WARTABANJAR.COM – Di balik sosok Lionel Messi yang dikenal sebagai megabintang sepak bola dunia, ada seorang ayah yang nyaris selalu berjalan beberapa langkah di belakangnya. Namanya, Jorge Horacio Messi.

Jorge bukan sekadar ayah bagi Messi. Ia adalah orang yang menemani putranya sejak masih menjadi bocah di Rosario, Argentina, ketika belum ada yang tahu bahwa kaki kecil Messi kelak akan membawanya menjadi legenda sepak bola dunia.

Kini, sosok itu telah pergi di usia 68 tahun, Sabtu (8/8/2026) waktu Indonesia.

Jorge Messi meninggal dunia pada usia 68 tahun di Rosario setelah menjalani perawatan medis akibat penyakit yang telah lama dideritanya. 

Kabar duka tersebut dikonfirmasi sejumlah pihak, termasuk klub masa kecil Messi, Newell's Old Boys.

Bagi publik, Jorge dikenal sebagai ayah sekaligus agen Messi. 
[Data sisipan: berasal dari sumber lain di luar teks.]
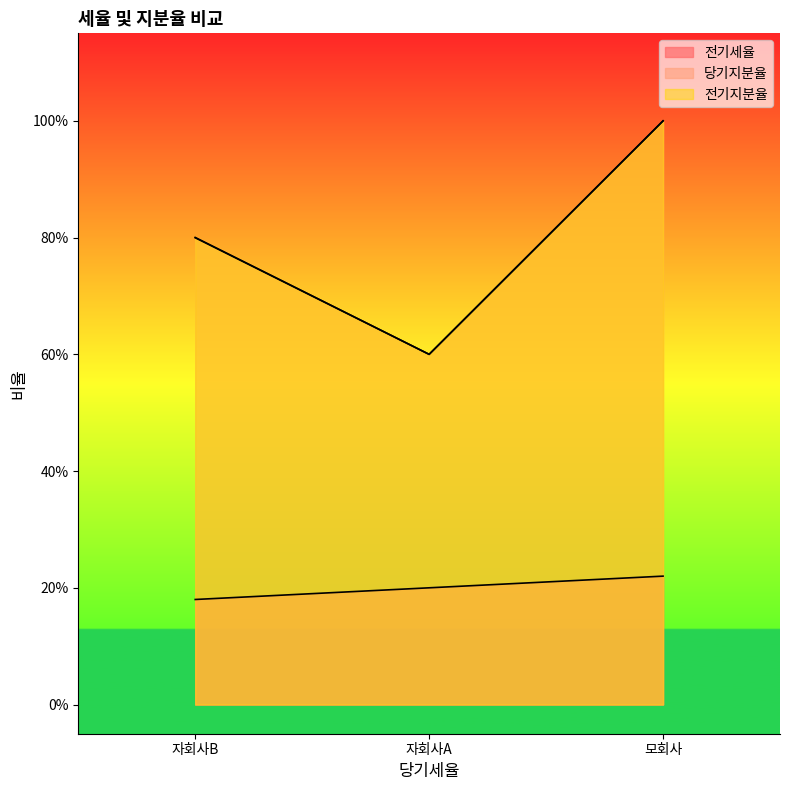

What is the smallest value displayed?

0.2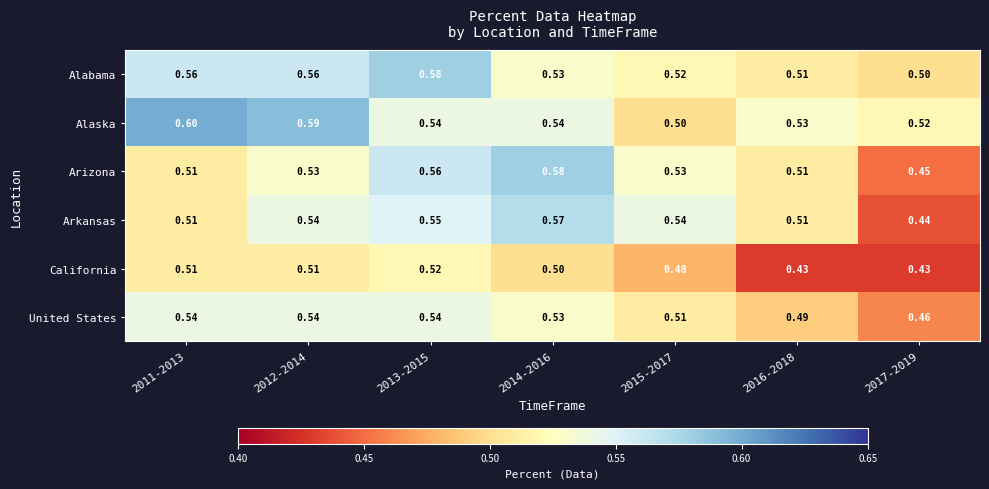

How many distinct data groups are displayed?

6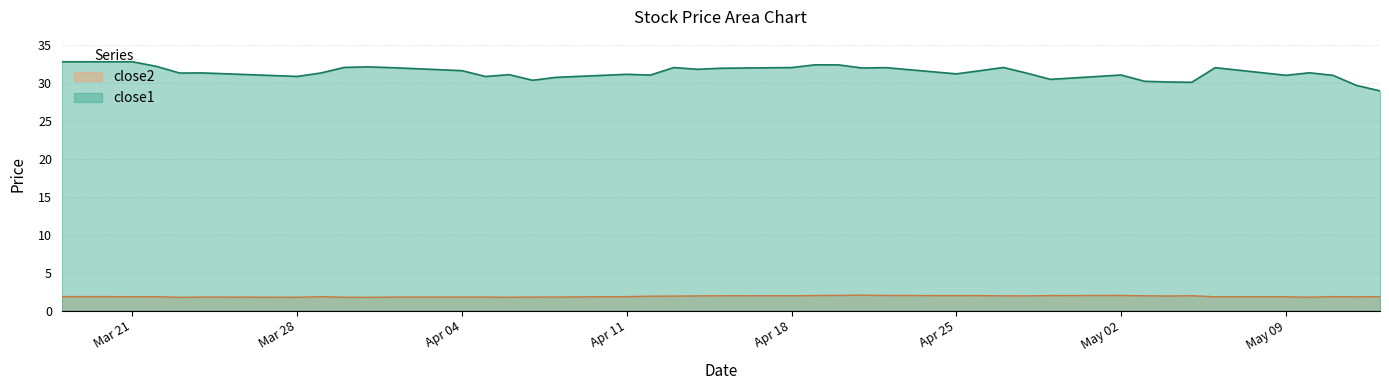

At which category is the sum across all series the highest?

2016-03-18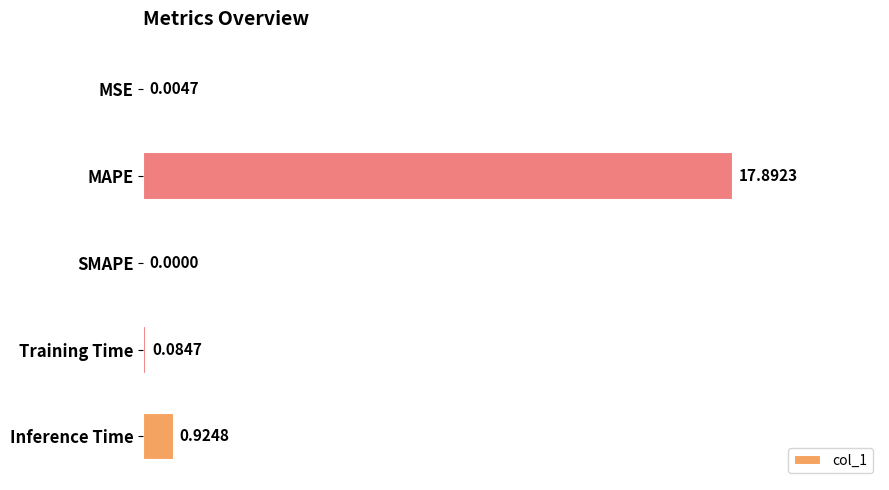

What is the sum of all values?

18.9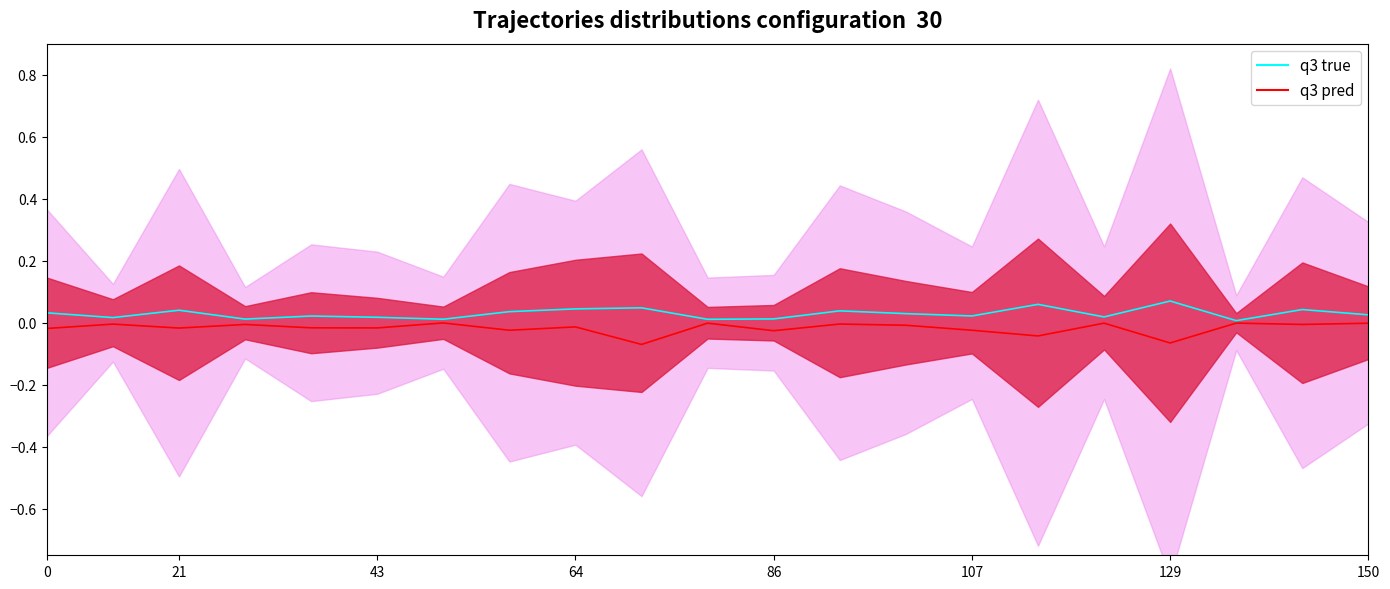

What is the difference between the maximum and second lowest values in the q3 true series?

0.1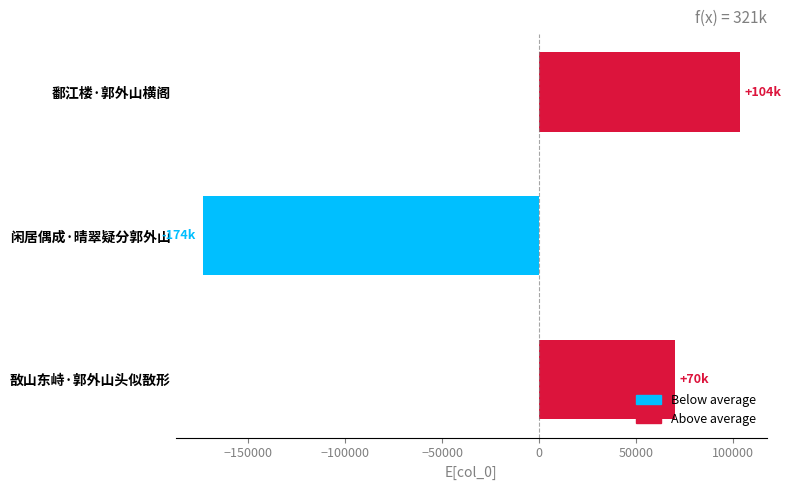

At which label is the value closest to -35072?

敔山东峙·郭外山头似敔形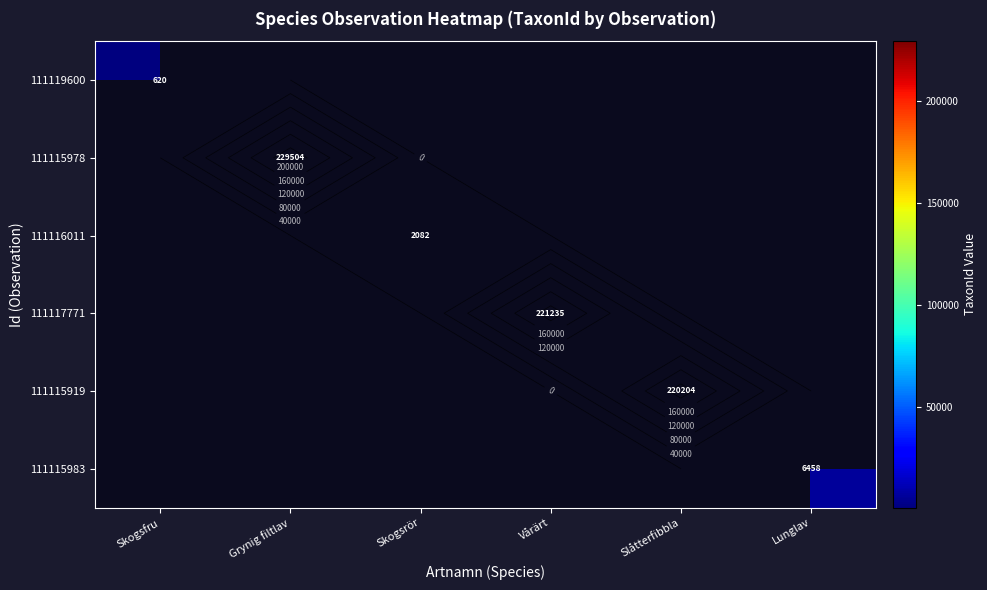

What is the minimum value shown in the chart?

620.0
Namun bagi La Pulga, perannya jauh lebih dalam: Jorge Messi adalah salah satu orang pertama yang percaya bahwa anaknya memiliki sesuatu yang istimewa.

Sebelum nama Messi mendunia, Jorge menjalani kehidupan yang jauh dari gemerlap sepak bola. Ia bekerja di industri baja di Argentina.

Kehidupan keluarga Messi kemudian berubah ketika bakat Messi mulai terlihat sejak kecil.

Jorge ikut mendampingi perkembangan putranya, termasuk ketika Messi bergabung dengan Newell's Old Boys di Rosario. 

Saat Messi menghadapi persoalan pertumbuhan dan membutuhkan terapi hormon, persoalan biaya dan kondisi ekonomi keluarga menjadi tantangan besar.

Pada usia 13 tahun, Messi akhirnya berangkat ke Spanyol untuk menjalani kesempatan di Barcelona. Jorge pun mendampinginya.

Keputusan tersebut menjadi salah satu titik balik terbesar dalam sejarah sepak bola modern.

Jorge meninggalkan kehidupan dan pekerjaannya di Argentina untuk berada di sisi anaknya. 

Di Barcelona, ia ikut mengawal proses awal Messi hingga mendapatkan kesempatan berkembang di akademi La Masia.

Dari sanalah perjalanan panjang Messi dimulai.

Seorang anak dari Rosario perlahan berubah menjadi bintang Barcelona, kemudian merasakan kesuksesan bersama Paris Saint-Germain dan Inter Miami, sekaligus mengukir sejarah bersama Timnas Argentina.